Festín de amotinados (2000)

La búsqueda de Risoto

 Maryta Berenguer

Una tardecita amarilla de otoño, Risoto llegó al barrio con una mochila al hombro y una sonrisa en sus labios. Las hormigas, que en ese momento estaban muy ocupadas almacenando comida para el invierno, lo miraron indiferentes. Los grillos, que en ese momento estaban muy ocupados por conseguir un refugio cálido para pasar el invierno, lo miraron indiferentes. Los bichos bolita, que en ese momento se aprestaban a dormir todo el frío, no lo miraron indiferentes, porque no lo vieron.

El único que lo vio fue Picapoco, el mosquito. Risoto caminaba silbando un tanguito, sin apuro, mientras miraba de un lado al otro.

—Lindo barrio, ¡eh! —pensó en voz alta.

—Y... sí. Más o menos. Vivir, se vive —le contestó Picapoco, mirándolo intrigado.

—Bueno —le dijo Risoto al mosquito—, si se puede vivir es bastante, porque de donde yo vengo no se vive nada, absolutamente nada.

—¿Por qué?, ¿todo está muy caro? —preguntó el mosquito.

—No. No es eso. Yo vengo de un baldío, uno de los últimos que quedaban, creo. Viví allí mucho tiempo, pero pocos días atrás llegaron hombres cubiertos con cascos y uniformes azules, clausuraron el terreno con una empalizada de madera y luego, con sus enormes máquinas, abrieron la tierra. Poco a poco el baldío se convirtió en un pozo profundo.

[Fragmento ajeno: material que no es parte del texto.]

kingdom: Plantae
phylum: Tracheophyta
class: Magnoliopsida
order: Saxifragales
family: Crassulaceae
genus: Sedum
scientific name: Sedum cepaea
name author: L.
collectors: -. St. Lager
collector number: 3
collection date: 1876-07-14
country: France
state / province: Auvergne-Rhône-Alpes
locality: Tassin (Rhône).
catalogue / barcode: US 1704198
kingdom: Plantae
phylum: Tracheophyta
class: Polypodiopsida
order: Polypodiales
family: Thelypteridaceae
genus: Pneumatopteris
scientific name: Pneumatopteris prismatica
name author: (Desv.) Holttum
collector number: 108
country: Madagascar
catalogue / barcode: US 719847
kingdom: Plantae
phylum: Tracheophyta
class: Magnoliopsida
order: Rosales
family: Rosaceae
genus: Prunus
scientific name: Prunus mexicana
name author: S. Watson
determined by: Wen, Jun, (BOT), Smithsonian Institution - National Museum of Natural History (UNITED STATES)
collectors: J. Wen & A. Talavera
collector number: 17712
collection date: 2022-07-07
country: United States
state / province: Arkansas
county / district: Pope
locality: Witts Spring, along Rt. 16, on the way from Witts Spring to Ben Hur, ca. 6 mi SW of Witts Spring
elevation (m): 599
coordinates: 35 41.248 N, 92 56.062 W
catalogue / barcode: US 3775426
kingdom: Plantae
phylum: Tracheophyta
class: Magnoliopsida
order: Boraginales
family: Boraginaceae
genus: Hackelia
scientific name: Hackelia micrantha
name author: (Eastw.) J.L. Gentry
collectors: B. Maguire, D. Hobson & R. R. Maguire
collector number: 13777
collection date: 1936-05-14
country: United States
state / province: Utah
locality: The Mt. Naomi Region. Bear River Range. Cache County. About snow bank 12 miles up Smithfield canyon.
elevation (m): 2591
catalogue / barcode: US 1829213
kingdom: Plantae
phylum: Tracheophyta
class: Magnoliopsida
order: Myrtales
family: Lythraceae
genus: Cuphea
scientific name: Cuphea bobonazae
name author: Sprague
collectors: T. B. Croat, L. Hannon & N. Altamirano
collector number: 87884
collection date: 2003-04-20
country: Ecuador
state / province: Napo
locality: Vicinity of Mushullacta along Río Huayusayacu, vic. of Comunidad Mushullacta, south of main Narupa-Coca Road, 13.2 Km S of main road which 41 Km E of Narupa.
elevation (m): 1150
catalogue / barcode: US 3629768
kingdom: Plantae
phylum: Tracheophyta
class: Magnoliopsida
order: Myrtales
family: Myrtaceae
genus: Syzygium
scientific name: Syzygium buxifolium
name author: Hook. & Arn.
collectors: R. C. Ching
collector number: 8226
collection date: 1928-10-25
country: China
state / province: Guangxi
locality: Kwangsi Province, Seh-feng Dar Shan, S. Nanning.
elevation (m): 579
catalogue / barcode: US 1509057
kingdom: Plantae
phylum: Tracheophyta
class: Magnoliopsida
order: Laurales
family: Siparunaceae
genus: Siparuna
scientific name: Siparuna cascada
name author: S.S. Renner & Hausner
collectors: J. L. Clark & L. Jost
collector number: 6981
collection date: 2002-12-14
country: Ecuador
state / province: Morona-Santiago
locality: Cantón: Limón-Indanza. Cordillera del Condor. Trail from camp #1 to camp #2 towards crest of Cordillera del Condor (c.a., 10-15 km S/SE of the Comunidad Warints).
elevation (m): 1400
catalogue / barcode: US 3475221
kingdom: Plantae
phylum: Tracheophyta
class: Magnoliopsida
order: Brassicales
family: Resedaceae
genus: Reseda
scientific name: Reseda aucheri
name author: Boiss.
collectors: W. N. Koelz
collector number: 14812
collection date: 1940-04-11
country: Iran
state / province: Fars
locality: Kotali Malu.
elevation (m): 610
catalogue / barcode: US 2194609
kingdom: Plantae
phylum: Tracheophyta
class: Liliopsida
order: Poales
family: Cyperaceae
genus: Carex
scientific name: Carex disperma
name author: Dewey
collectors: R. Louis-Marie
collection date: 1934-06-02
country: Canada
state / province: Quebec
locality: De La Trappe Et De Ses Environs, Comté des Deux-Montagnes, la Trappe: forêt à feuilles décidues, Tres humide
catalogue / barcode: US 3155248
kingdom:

—¿Y entonces? —preguntó el mosquito, interesado por la historia.

—Entonces —siguió Risoto— todos los que vivíamos allí tuvimos que mudarnos. Y aquí me tiene, amigo mosquito, buscando un lugar para pasar el invierno. A propósito ¿usted no sabe si hay algún baldío en alquiler en este barrio?

—¿En alquiler? —repitió el mosquito cruzando las antenas— Mm... diga, amigo..., usted... ¿trabaja?, ¿tiene buena garantía?, ¿paga sus impuestos?

—Vea, señor mosquito, yo trabajo de mochilero —dijo Risoto dejando su mochila en el suelo.

—¿Mochilero? ¡Ah, no! Los mochileros en este barrio seguro que no consiguen nada.

—¿Por qué? —preguntó desconcertado Risoto.

—Porque los hombres dicen que ustedes, los mochileros, son todos unos vagos que no trabajan, no se bañan, tienen barba, en una palabra, no inspiran confianza.

—¿Eso dicen? —preguntó el mochilero pensativo—. Mire, señor mosquito...

—Me llamo Picapoco.

—Escuche bien, Picapoco, lo que le voy a decir. Yo puedo bailar aunque no suene la música. Soplar las estrellas cuando de pronto les da sueño y se apagan. Tocar el violín para que florezca el jardín. Sé recitar como el poeta: Mariposa del aire / qué hermosa eres, / mariposa del aire, / dorada y verde... y como si fuera poco, me baño siempre... que llueve.

—A mí todo eso me parece bien, pero aquí le puedo asegurar, señor...

—Risoto.

—...señor Risoto, que los mochileros en este barrio no son bien vistos.

—Entonces... ¿qué hago? —se preguntó Risoto compungido sonándose la nariz—. ¿Dónde puedo ir, si aquí ya no quedan más baldíos?

—¡Qué macana, che! —exclamó Picapoco revoloteando alrededor de su nuevo amigo— yo también estoy por mudarme. Si quiere lo llevo.

—¿Por qué quiere irse?

—Sencillito. El Sindicato de Mosquitos me acaba de expulsar. Dicen que mi costumbre de picar uvas, y no humanos, rompe con nuestras tradiciones. Cuestiones de sangre que no las entiendo. Por eso debo irme a otro lugar que preferiblemente tenga dulces racimos de uvas.

A Risoto se le iluminó la nariz, pegó un salto, acomodó su mochila y con voz verde esperanza dijo:

—Estoy listo, ¡vamos!

Y allá se fueron volando el mosquito Picapoco y el mochilero Risoto. Dicen que todavía se los puede ver sobrevolando baldíos en busca de uvas maduradas al sol.